Adverse event reporting and harms {22}

Related adverse events are defined as events where there is a reasonable possibility that the adverse event (AE) may have been caused by participation in the clinical trial. Relatedness may be graded as one of three options: definitely, probably, or possibly.

Any complaints, adverse event, serious adverse event, or incidence must be reported to the Principal Investigator. Follow-up information will be actively sought and submitted as it becomes available. All related AEs will be recorded and filed as a Research Incident Report Form in the patient’s study file.

For all AEs, the study team and the medical director of HCA will be notified to review the incident and discuss changes or improvements to be made to address the complaint. For serious AEs, a report will be submitted to both the IRB and the Health Sciences Authority (HSA).

Frequency and plans for auditing trial conduct {23}

Audits from trial conduct will be done monthly by the study team. An audit will include a review of subject eligibility, informed consent process, protocol compliance, disease outcome, adverse events and toxicity, data quality, regulatory documentation, and investigational product records.

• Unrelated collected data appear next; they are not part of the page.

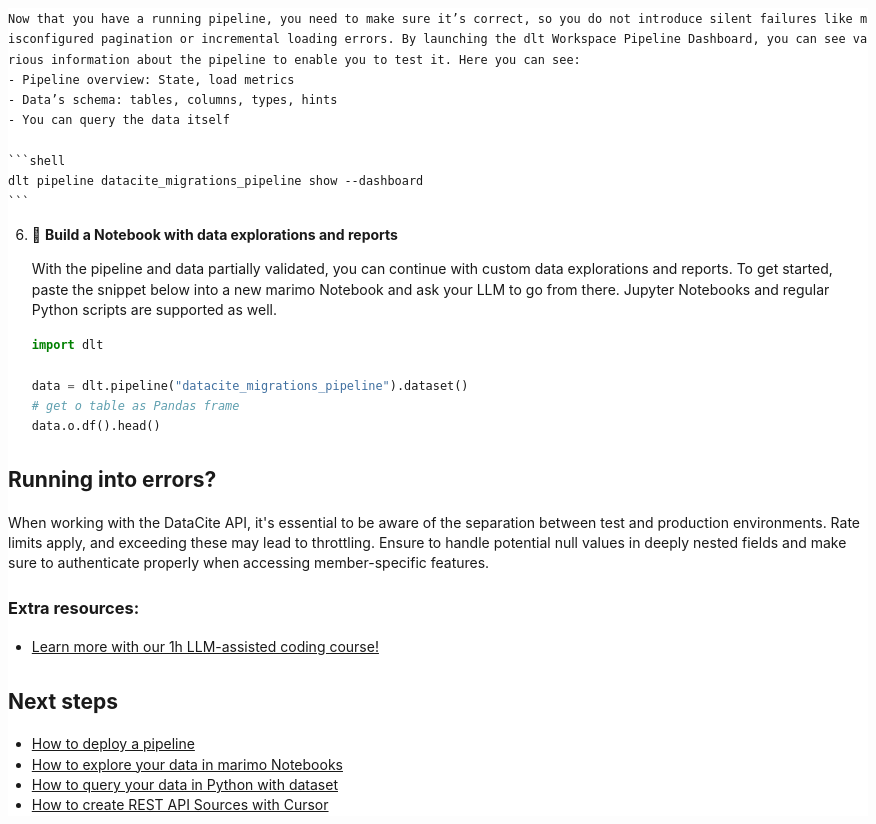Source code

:     Now that you have a running pipeline, you need to make sure it’s correct, so you do not introduce silent failures like misconfigured pagination or incremental loading errors. By launching the dlt Workspace Pipeline Dashboard, you can see various information about the pipeline to enable you to test it. Here you can see:
    - Pipeline overview: State, load metrics
    - Data’s schema: tables, columns, types, hints
    - You can query the data itself
    
    ```shell
    dlt pipeline datacite_migrations_pipeline show --dashboard
    ```
    
6. 🐍 **Build a Notebook with data explorations and reports**

    With the pipeline and data partially validated, you can continue with custom data explorations and reports. To get started, paste the snippet below into a new marimo Notebook and ask your LLM to go from there. Jupyter Notebooks and regular Python scripts are supported as well.

    
    ```python
    import dlt

   data = dlt.pipeline("datacite_migrations_pipeline").dataset()
   # get o table as Pandas frame
   data.o.df().head()
    ```

## Running into errors?

When working with the DataCite API, it's essential to be aware of the separation between test and production environments. Rate limits apply, and exceeding these may lead to throttling. Ensure to handle potential null values in deeply nested fields and make sure to authenticate properly when accessing member-specific features.

### Extra resources:

- [Learn more with our 1h LLM-assisted coding course!](https://www.youtube.com/watch?v=GGid70rnJuM)

## Next steps

- [How to deploy a pipeline](https://dlthub.com/docs/walkthroughs/deploy-a-pipeline)
- [How to explore your data in marimo Notebooks](https://dlthub.com/docs/general-usage/dataset-access/marimo)
- [How to query your data in Python with dataset](https://dlthub.com/docs/general-usage/dataset-access/dataset)
- [How to create REST API Sources with Cursor](https://dlthub.com/docs/dlt-ecosystem/llm-tooling/cursor-restapi)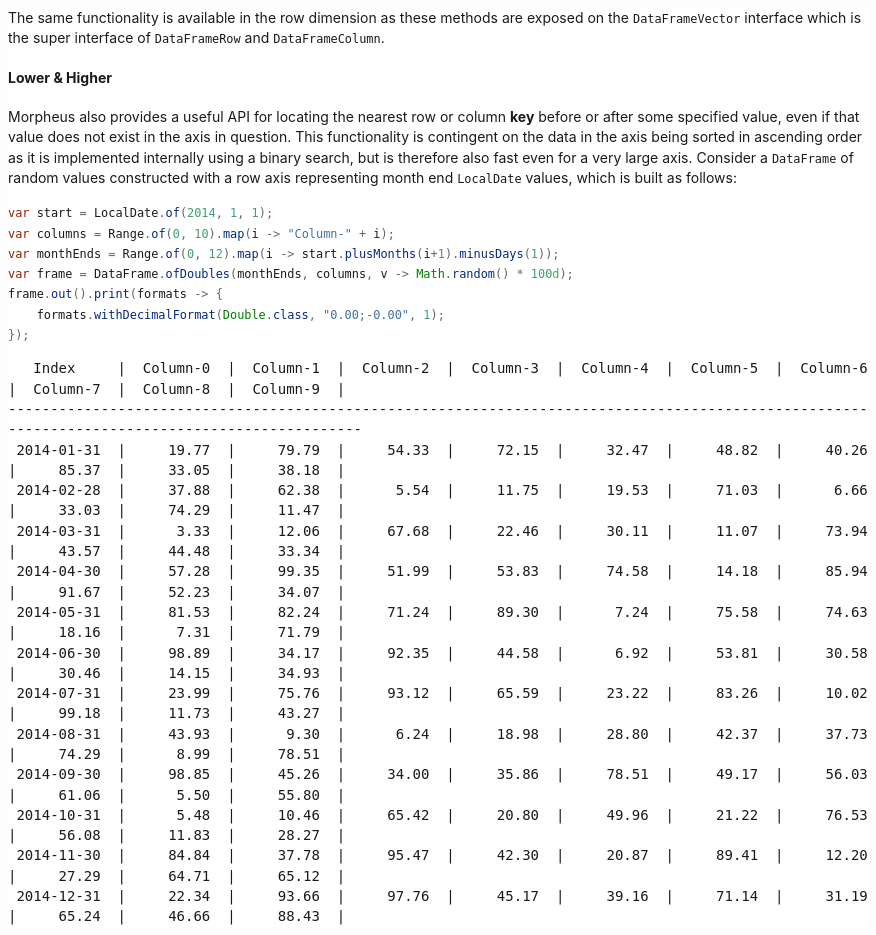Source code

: The same functionality is available in the row dimension as these methods are exposed on the `DataFrameVector` interface
which is the super interface of `DataFrameRow` and `DataFrameColumn`.

#### Lower & Higher

Morpheus also provides a useful API for locating the nearest row or column **key** before or after some specified value, 
even if that value does not exist in the axis in question. This functionality is contingent on the data in the axis being 
sorted in ascending order as it is implemented internally using a binary search, but is therefore also fast even for a 
very large axis. Consider a `DataFrame` of random values constructed with a row axis representing month end `LocalDate`
values, which is built as follows:

<?prettify?>
```java
var start = LocalDate.of(2014, 1, 1);
var columns = Range.of(0, 10).map(i -> "Column-" + i);
var monthEnds = Range.of(0, 12).map(i -> start.plusMonths(i+1).minusDays(1));
var frame = DataFrame.ofDoubles(monthEnds, columns, v -> Math.random() * 100d);
frame.out().print(formats -> {
    formats.withDecimalFormat(Double.class, "0.00;-0.00", 1);
});
```
<div class="frame"><pre class="frame">
   Index     |  Column-0  |  Column-1  |  Column-2  |  Column-3  |  Column-4  |  Column-5  |  Column-6  |  Column-7  |  Column-8  |  Column-9  |
------------------------------------------------------------------------------------------------------------------------------------------------
 2014-01-31  |     19.77  |     79.79  |     54.33  |     72.15  |     32.47  |     48.82  |     40.26  |     85.37  |     33.05  |     38.18  |
 2014-02-28  |     37.88  |     62.38  |      5.54  |     11.75  |     19.53  |     71.03  |      6.66  |     33.03  |     74.29  |     11.47  |
 2014-03-31  |      3.33  |     12.06  |     67.68  |     22.46  |     30.11  |     11.07  |     73.94  |     43.57  |     44.48  |     33.34  |
 2014-04-30  |     57.28  |     99.35  |     51.99  |     53.83  |     74.58  |     14.18  |     85.94  |     91.67  |     52.23  |     34.07  |
 2014-05-31  |     81.53  |     82.24  |     71.24  |     89.30  |      7.24  |     75.58  |     74.63  |     18.16  |      7.31  |     71.79  |
 2014-06-30  |     98.89  |     34.17  |     92.35  |     44.58  |      6.92  |     53.81  |     30.58  |     30.46  |     14.15  |     34.93  |
 2014-07-31  |     23.99  |     75.76  |     93.12  |     65.59  |     23.22  |     83.26  |     10.02  |     99.18  |     11.73  |     43.27  |
 2014-08-31  |     43.93  |      9.30  |      6.24  |     18.98  |     28.80  |     42.37  |     37.73  |     74.29  |      8.99  |     78.51  |
 2014-09-30  |     98.85  |     45.26  |     34.00  |     35.86  |     78.51  |     49.17  |     56.03  |     61.06  |      5.50  |     55.80  |
 2014-10-31  |      5.48  |     10.46  |     65.42  |     20.80  |     49.96  |     21.22  |     76.53  |     56.08  |     11.83  |     28.27  |
 2014-11-30  |     84.84  |     37.78  |     95.47  |     42.30  |     20.87  |     89.41  |     12.20  |     27.29  |     64.71  |     65.12  |
 2014-12-31  |     22.34  |     93.66  |     97.76  |     45.17  |     39.16  |     71.14  |     31.19  |     65.24  |     46.66  |     88.43  |
</pre></div>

Plans for communicating important protocol amendments to relevant parties (e.g. trial participants, ethical committees) {25}

Only the study investigators would be allowed to propose modifications to the trial protocols. In the event that a modification of the protocols must be enacted, trials and recruitment will be stopped. Any modifications to the protocols planned must first be submitted to the IRB for review and approval, followed by a submission to HSA. Once approved, the protocol may be modified per the proposal and the participants shall be notified.

Dissemination plans {31a}

Findings from this clinical trial should be analysed and published in a peer-reviewed journal at the end of the study. The study will credit all investigators listed in this protocol as authors. Acknowledgement may be given to any members who have contributed to the conduct of the trials and the writing of the report.

Discussion

To compare the efficacy of two pharmacological treatments of terminal delirium in dying patients on hospice care, a prospective, randomised, open-label trial will be conducted at home setting. The two groups of patients will be receiving OT haloperidol and olanzapine respectively.

Findings from this study will contribute to scarce evidence of anti-psychotics/ neuroleptics use in the treatment of terminal delirium for patients receiving home hospice care. It would inform future practice on appropriate medication to treat delirium during the dying phase. With optimised care, the end-of-life experience of patients and their caregivers will be improved.

Some facts were discussed during the study design. First, a blinded design will not be possible or necessary. Due to limited clinical evidence of pharmacological treatment of terminal delirium in the home environment, the additional blinding procedures are hazardous and not providing any added value. Second, proxy consent has been chosen instead of advance consent. To approach patients before the onset of terminal delirium is neither feasible nor appropriate considering the potential unnecessary stress caused to the vulnerable group of patients in their terminal phase.

Trial status

The study was reviewed and approved by the Agency for Integrated Care Institutional Review Board (AIC-IRB). Clinical Trial Authorisation is pending from the Health Sciences Authority Singapore (HSA). Recruitment is projected to start in August 2021.

Title {1}	Protocol of an open-label clinical trial of oral transmucosal haloperidol and olanzapine in the treatment of terminal delirium
Trial registration {2a and 2b}.	ClinicalTrials.gov Identifier - NCT04750395
Protocol version {3}	Version 1; 19 May 2021
Funding {4}	Pending review – Community Care Research Grant by Agency for Integrated Care Singapore
Author details {5a}	Xiao-Juan Lyu1; Adrian David Kan1; Poh-Heng Chong1; Keegan Lin1; Yung-Hua Koh2; Zhi-Zheng Yeo1 1HCA Hospice Care 2IPOS International
Name and contact information for the trial sponsor {5b}	HCA Hospice Care
Role of sponsor {5c}	HCA Hospice Care is the site of recruitment of participants. Staff are supported by the sponsor to carry out the study. Ultimate authority over the report will belong to the investigators.